Pasaron más de 18 años de cuando el entonces candidato Carlos Menem azotaba al público con un latiguillo que pocos lograron descifrar –aun en plena luna de miel con Domingo Cavallo y su convertibilidad–: enunciar la revolución productiva implicaba una ambigüedad que sólo el vertiginoso crecimiento de la economía permitía diluir. Quizá se asociaba al proceso privatizador y de apertura de la economía, que alentaba un shock de inversiones, alejadas luego de años de estanflación y regulaciones de todo tipo; con gobiernos de toda clase.
A partir de 1995, el World Economic Forum (WEF) comenzó a medir un concepto que el profesor de Harvard Michael Porter incluso convirtió en best seller: la competitividad y la “ventaja competitiva de las naciones”. Un buen momento para auscultar el ritmo de las reformas que por ese entonces se pregonaban, más que realizaban. La crisis del 2000-2002 sepultó a la competitividad argentina. Pero lo curioso es que la fiebre de exportaciones, la mejora sustancial en los términos de intercambio, el insistente superávit fiscal y comercial y la renegociación de la deuda pública no tuvieron su correlato, en un golpe de timón competitivo.
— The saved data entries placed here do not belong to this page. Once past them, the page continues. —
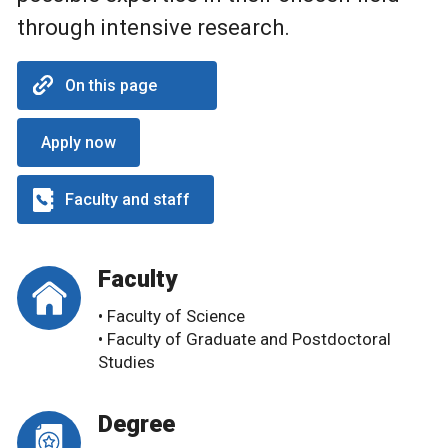
through intensive research.
On this page
Apply now
Faculty and staff
Faculty
• Faculty of Science
• Faculty of Graduate and Postdoctoral
Studies
Degree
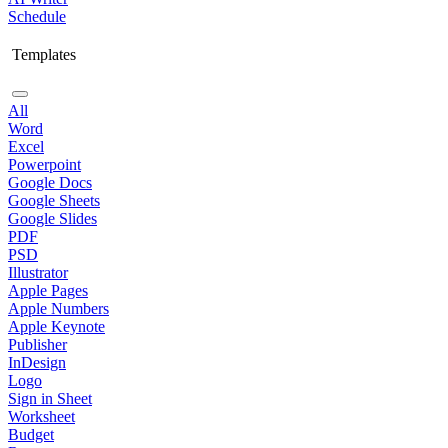
Schedule
Templates
All
Word
Excel
Powerpoint
Google Docs
Google Sheets
Google Slides
PDF
PSD
Illustrator
Apple Pages
Apple Numbers
Apple Keynote
Publisher
InDesign
Logo
Sign in Sheet
Worksheet
Budget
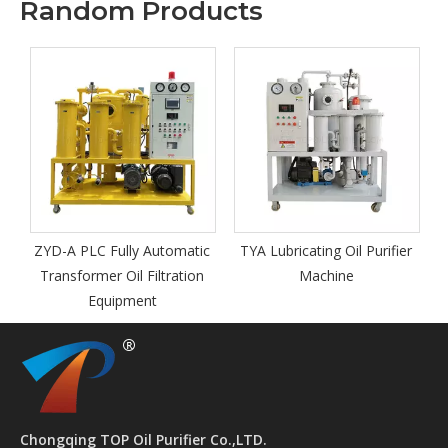
Random Products
Petroleum 
Point Te
A PLC Fully Automatic
TYA Lubricating Oil Purifier
nsformer Oil Filtration
Machine
Equipment
Chongqing TOP Oil Purifier Co.,LTD.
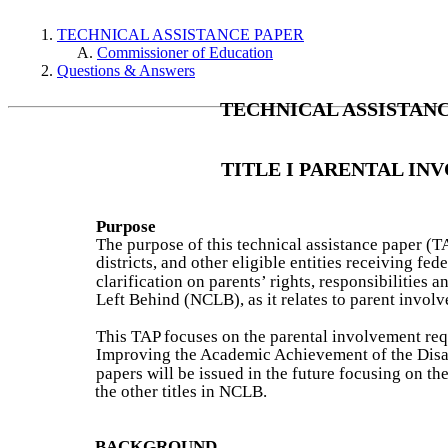
TECHNICAL ASSISTANCE PAPER
Commissioner of Education
Questions & Answers
TECHNICAL ASSISTAN
TITLE I PARENTAL I
Purpose
The purpose of this technical assistance paper (T
districts, and other eligible entities receiving fe
clarification on parents’ rights, responsibilities 
Left Behind (NCLB), as it relates to parent invol
This TAP focuses on the parental involvement requi
Improving the Academic Achievement of the Disad
papers will be issued in the future focusing on t
the other titles in NCLB.
BACKGROUND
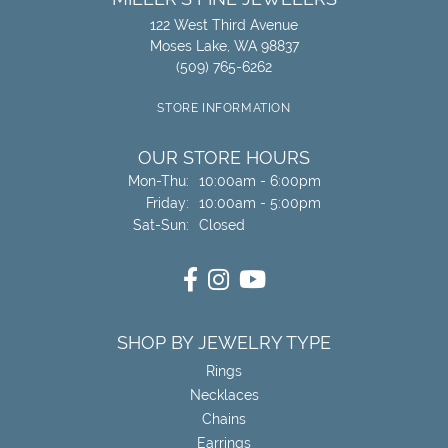
122 West Third Avenue
Moses Lake, WA 98837
(509) 765-6262
STORE INFORMATION
OUR STORE HOURS
Monday - Thursday:
Mon-Thu:
10:00am - 6:00pm
Friday:
10:00am - 5:00pm
Saturday - Sunday:
Sat-Sun:
Closed
SHOP BY JEWELRY TYPE
Rings
Necklaces
Chains
Earrings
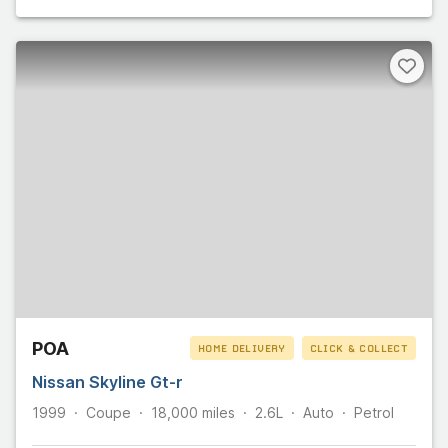
POA
HOME DELIVERY
CLICK & COLLECT
Nissan Skyline Gt-r
1999
Coupe
18,000
miles
2.6L
Auto
Petrol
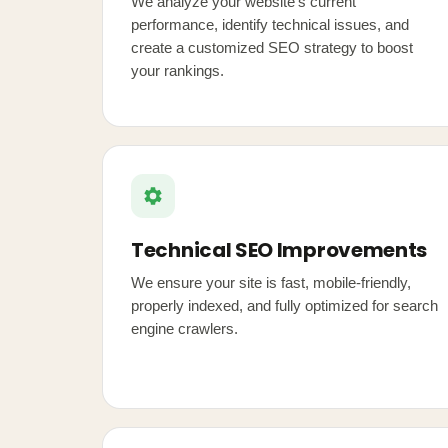
We analyze your website's current
performance, identify technical issues, and
create a customized SEO strategy to boost
your rankings.
Technical SEO Improvements
We ensure your site is fast, mobile-friendly,
properly indexed, and fully optimized for search
engine crawlers.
El ranking elaborado anualmente para el WEF, en esta edición por el profesor Xavier Sala-i-Martín, de la Universidad de Columbia(1), supuso para la Argentina un descenso marcado en sus posiciones, ya bastante relegadas. De ser uno de los países de la región con mejor performance (entre el 25º y el 30º puesto a fines de los 90), hoy lucha cabeza a cabeza con Rumania (68º), Marruecos (70º) y Filipinas (71º), bastante lejos del campeón latino, Chile (27º); el único en el top 50 en una región visiblemente enemiga del concepto de competitividad.
Quizá como un consuelo por la endemia generalizada, el cúmulo de políticas cortoplacistas, la noción de permanente emergencia y el cercenamiento de la libertad de iniciativa económica también conspiran para una buena figuración en otras encuestas comparativas internacionales. En esta columna hemos comentado las posiciones de mitad de tabla (107º) en el ranking de libertad económica de la Heritage Foundation, el de avance en proceso de digitalización (The Networked Readiness Index, también del WEF) y el de percepción de corrupción (97º), de Transparency International.
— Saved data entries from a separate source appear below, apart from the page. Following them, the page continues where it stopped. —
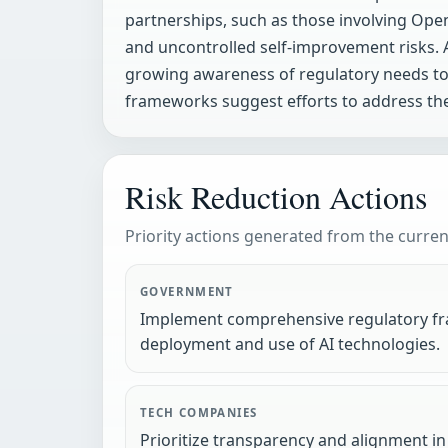
partnerships, such as those involving Open
and uncontrolled self-improvement risks. A
growing awareness of regulatory needs to m
frameworks suggest efforts to address thes
Risk Reduction Actions
Priority actions generated from the current
GOVERNMENT
Implement comprehensive regulatory fr
deployment and use of AI technologies.
TECH COMPANIES
Prioritize transparency and alignment i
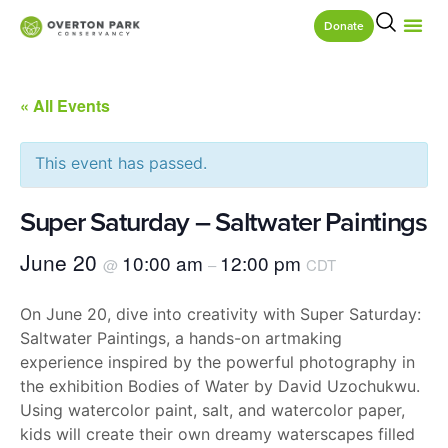
Donate
« All Events
This event has passed.
Super Saturday – Saltwater Paintings
June 20
10:00 am
12:00 pm
@
–
CDT
On June 20, dive into creativity with Super Saturday:
Saltwater Paintings, a hands-on artmaking
experience inspired by the powerful photography in
the exhibition Bodies of Water by David Uzochukwu.
Using watercolor paint, salt, and watercolor paper,
kids will create their own dreamy waterscapes filled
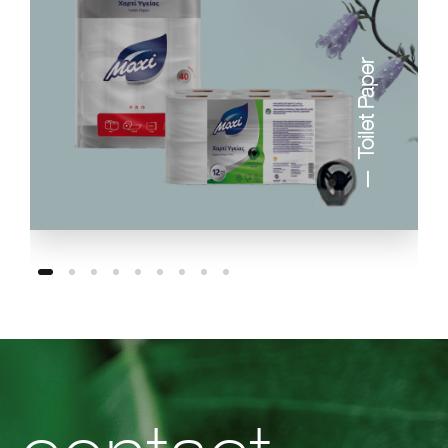
Toilet Paper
No es que todos los exámenes concluyan con la misma nota, pero generalmente los mejores en un ranking suelen mirar también de arriba a los demás. Y en todos, la estrella latina es Chile, que no baja del 30º lugar en todas las listas.
Para entenderlo, quizá valga un repaso de los temas de la agenda de los ministros de Economía y de Planificación, e incluso la del Presidente para la primera semana de octubre:
u Acudir al pedido de Aeropuertos 2000 para renegociar el contrato de concesión, liberándolo de exigencias de inversión en infraestructura.
u Autorización para ampliar el cupo de carne a exportar.
u Una vuelta más de tuerca en la marcación sobre las compañías petroleras: nada de diésel plus, y ojo con la exportación de combustibles.
u Negociación para evitar la suspensión de las reducciones arancelarias que otorgan los EE.UU. por casi US$ 700 millones en exportaciones argentinas.
Ausentes. No figurarán, seguramente, el crecimiento de los juicios laborales, que jaquea el sistema de ARTs; el impacto en precios y cartelización del acuerdo de fusión entre Multicanal y Cablevisión sobre el mercado de la TV paga, ni el inminente coletazo en la regulación del sistema telefónico. Pero escalar posiciones en el ranking de los países competitivos implica no sólo agendar sino dar respuesta en tiempo y forma a todo esto para no caer en el tobogán del descenso.